Tensors on different devices (CPU vs GPU) cause runtime errors. But sometimes a tensor silently stays on CPU while everything else is on GPU, and training just runs slowly.

python
def check_devices(model, *tensors):
    model_device = next(model.parameters()).device
    print(f"Model device: {model_device}")
    for i, t in enumerate(tensors):
        if t.device != model_device:
            print(f"  WARNING: tensor {i} on {t.device}, model on {model_device}")

Part 8: TensorBoard Basics

TensorBoard shows you what's happening inside training over time.

bash
pip install tensorboard
python
from torch.utils.tensorboard import SummaryWriter

writer = SummaryWriter("runs/experiment_1")

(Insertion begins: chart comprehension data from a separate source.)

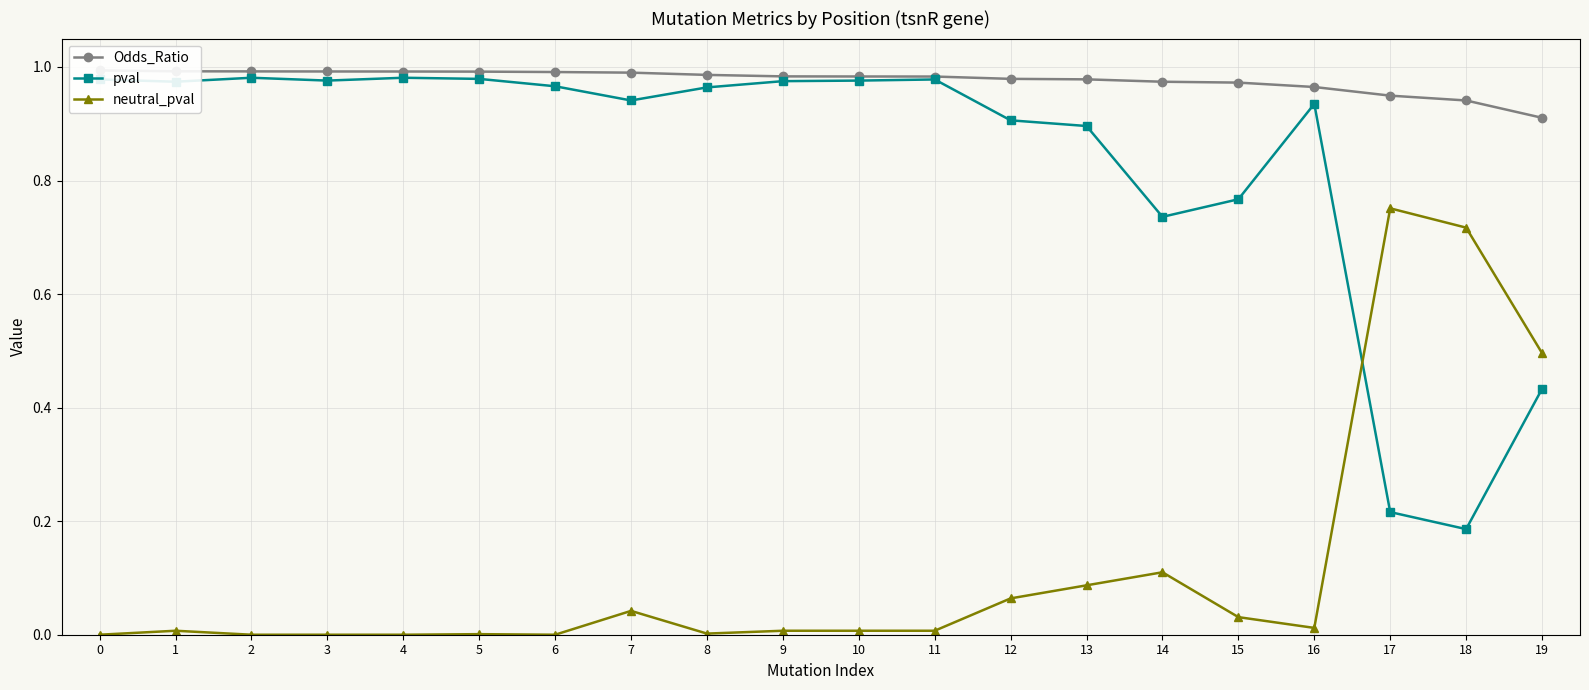

Which series has the widest spread of values?

pval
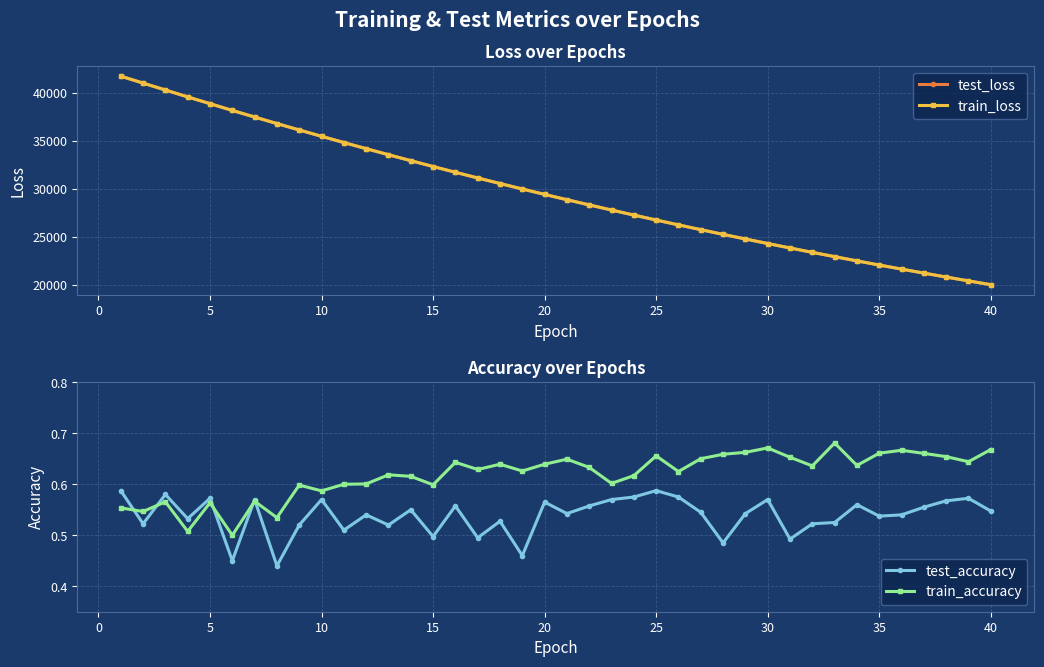

The value of train_loss at 20 is 12928.3. True or false?

False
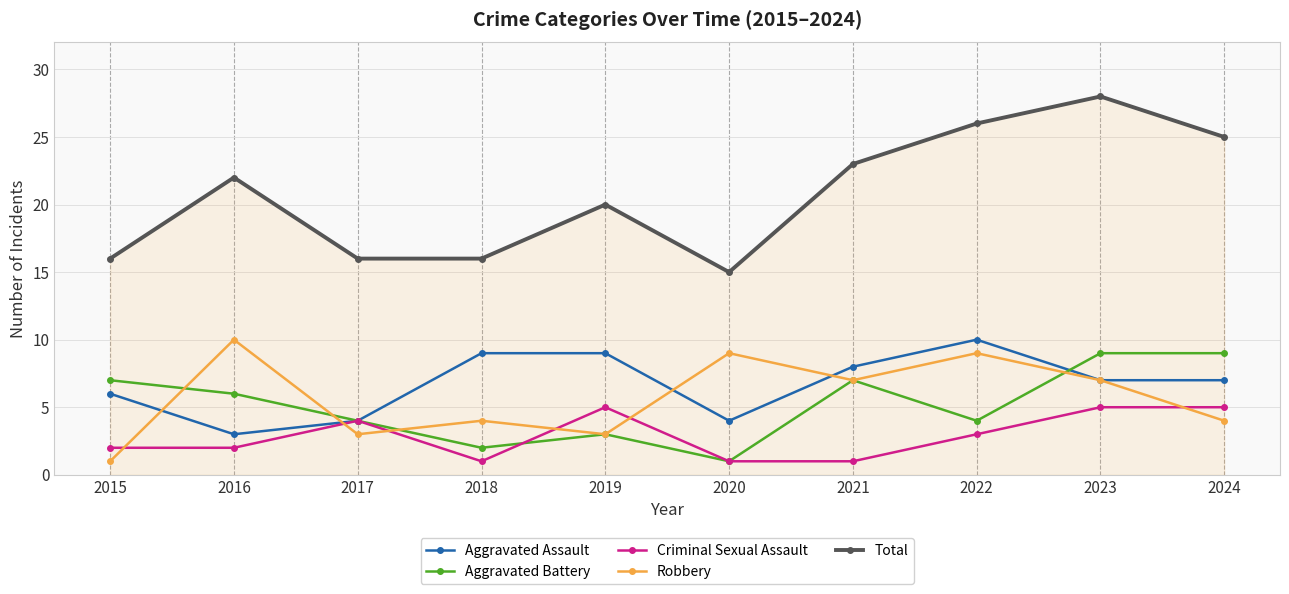

Which category has the highest value across all series?

2023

for step in range(num_steps):
    loss = train_step(model, batch)

    writer.add_scalar("loss/train", loss.item(), step)
    writer.add_scalar("lr", optimizer.param_groups[0]["lr"], step)

    if step % 100 == 0:
        for name, param in model.named_parameters():
            writer.add_histogram(f"weights/{name}", param, step)
            if param.grad is not None:
                writer.add_histogram(f"grads/{name}", param.grad, step)

writer.close()

Launch it:

bash
tensorboard --logdir=runs

What to look for:

  • Loss not decreasing: Learning rate too low, or model architecture issue
  • Loss oscillating wildly: Learning rate too high
  • Loss goes to NaN: Numerical instability (see NaN section above)
  • Train loss decreasing, val loss increasing: Overfitting
  • Weight histograms collapsing to zero: Vanishing gradients
  • Gradient histograms exploding: Need gradient clipping

Part 9: VS Code Debugger

For interactive debugging, configure VS Code with a launch.json:

json
{
    "version": "0.2.0",
    "configurations": [
        {
            "name": "Debug Training",
            "type": "debugpy",
            "request": "launch",
            "program": "${file}",
            "console": "integratedTerminal",
            "justMyCode": false
        }
    ]
}

Set breakpoints by clicking the gutter. Use the Variables pane to inspect tensor properties. The Debug Console lets you run arbitrary Python expressions mid-execution.

Useful for stepping through data preprocessing pipelines where you want to see each transformation.

Use It

Here's the debugging workflow that catches most AI bugs:

  1. Before training: Run check_shapes with a sample batch. Verify input and output dimensions match expectations.
  2. First 10 steps: Use debug_print on loss, outputs, and gradients. Confirm nothing is NaN and values are in reasonable ranges.
  3. During training: Log loss, learning rate, and gradient norms. Use TensorBoard for visualization.
  4. When something breaks: Drop breakpoint() at the failure point. Inspect tensors interactively.
  5. For performance: Time your data loading vs forward vs backward pass. Profile memory if you're near OOM.

Ship It

Run the debugging toolkit script:

bash
python phases/00-setup-and-tooling/12-debugging-and-profiling/code/debug_tools.py

See outputs/prompt-debug-ai-code.md for a prompt that helps diagnose AI-specific bugs.

Exercises

  1. Run debug_tools.py and read through each section's output. Modify the dummy model to introduce a NaN (hint: divide by zero in the forward pass) and watch the detector catch it.
  2. Profile a training loop with cProfile and identify the slowest function.
  3. Use tracemalloc to find which line in your data loading pipeline allocates the most memory.
  4. Set up TensorBoard for a simple training run and identify whether the model is overfitting.
  5. Use breakpoint() inside a training loop. Practice inspecting tensor shapes, devices, and gradient values from the debugger prompt.